China’s Politburo meeting on Friday signaled more targeted aid for the economy. Remarkably, the country’s top leaders look to cushion growth in the face of resurgent pandemic risks. Furthermore, this is fueling a rally in bonds.
According to Citigroup, UBS AG and Oversea-Chinese Banking analysts, authorities will likely take more steps to help struggling small businesses, increase fiscal spending and possibly reduce the RRR (reserve requirement ratio) for banks again.
Moreover, Citigroup’s economists announced that the policy efforts to support the economy will likely intensify.
Economists also reported that there are more targeted measures underway to help small and medium-sized enterprises, as indicated by the mid-year Politburo meeting.
The 25-member Politburo meeting was chaired by President Xi Jinping. The meeting preceded data showing factory production, underpinning the economy’s recovery, coming under pressure in July. Additionally, the official manufacturing purchasing managers’ index dropped to a weaker-than-anticipated 50.4. Meanwhile, the Caixin index, which captures sentiment of smaller private companies, fell to 50.3 from 51.3 in June.
The yield on 10-year sovereign notes declined to the lowest level unseen since June 2020
Besides, bonds in China strengthened Monday on signs of the slowdown. The yield on 10-year sovereign notes declined five basis points to 2.8%, the lowest level unseen since June 2020.
The recent COVID-19 outbreak in the eastern city of Nanjing has spread to other parts of the country. Notably, this is adding further risks to consumption and production as cities like Beijing strengthened transportation restrictions.
Moreover, 14 provinces have been affected so far, with 328 infections nationwide this month. According to the National Health Commission, it almost equals the number of cases reported in the previous five months combined.
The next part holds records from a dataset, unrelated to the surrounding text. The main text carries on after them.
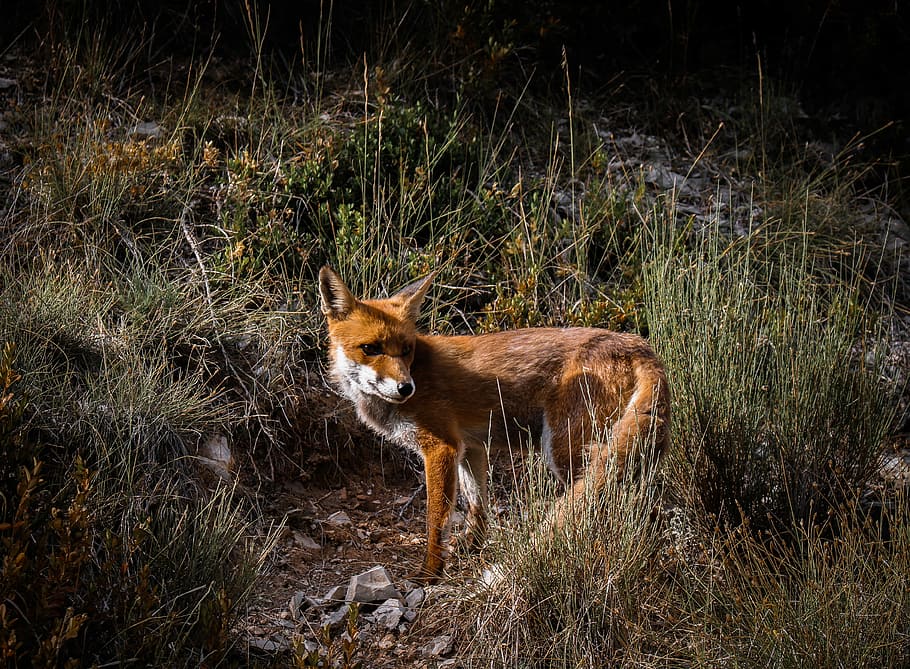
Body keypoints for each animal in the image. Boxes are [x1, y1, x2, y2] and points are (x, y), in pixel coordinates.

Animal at [318, 265, 670, 582]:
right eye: (370, 348)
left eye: (406, 350)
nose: (406, 388)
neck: (419, 371)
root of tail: (638, 345)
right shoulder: (470, 448)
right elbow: (477, 506)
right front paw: (472, 547)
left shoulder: (441, 447)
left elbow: (436, 520)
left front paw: (430, 573)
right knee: (646, 509)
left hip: (567, 452)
Remarkably, the Communist Party’s top leadership signaled that fiscal spending through the issuance of local government special bonds will quicken in the second half to strengthen the economy.
Economists also reported that Politburo’s statement ignored the phrase that there’ll be no sharp turn in policy, meaning the end of the tightening stance. Economists added that a slump in interest rates is unlikely. Meanwhile, credit growth in the second half will probably stabilize.
Additionally, at a separate meeting to discuss second-half priorities, the People’s Bank of China (PBOC) announced it will guide actual lending interest rates to a stable and lower level through reforming the rates market.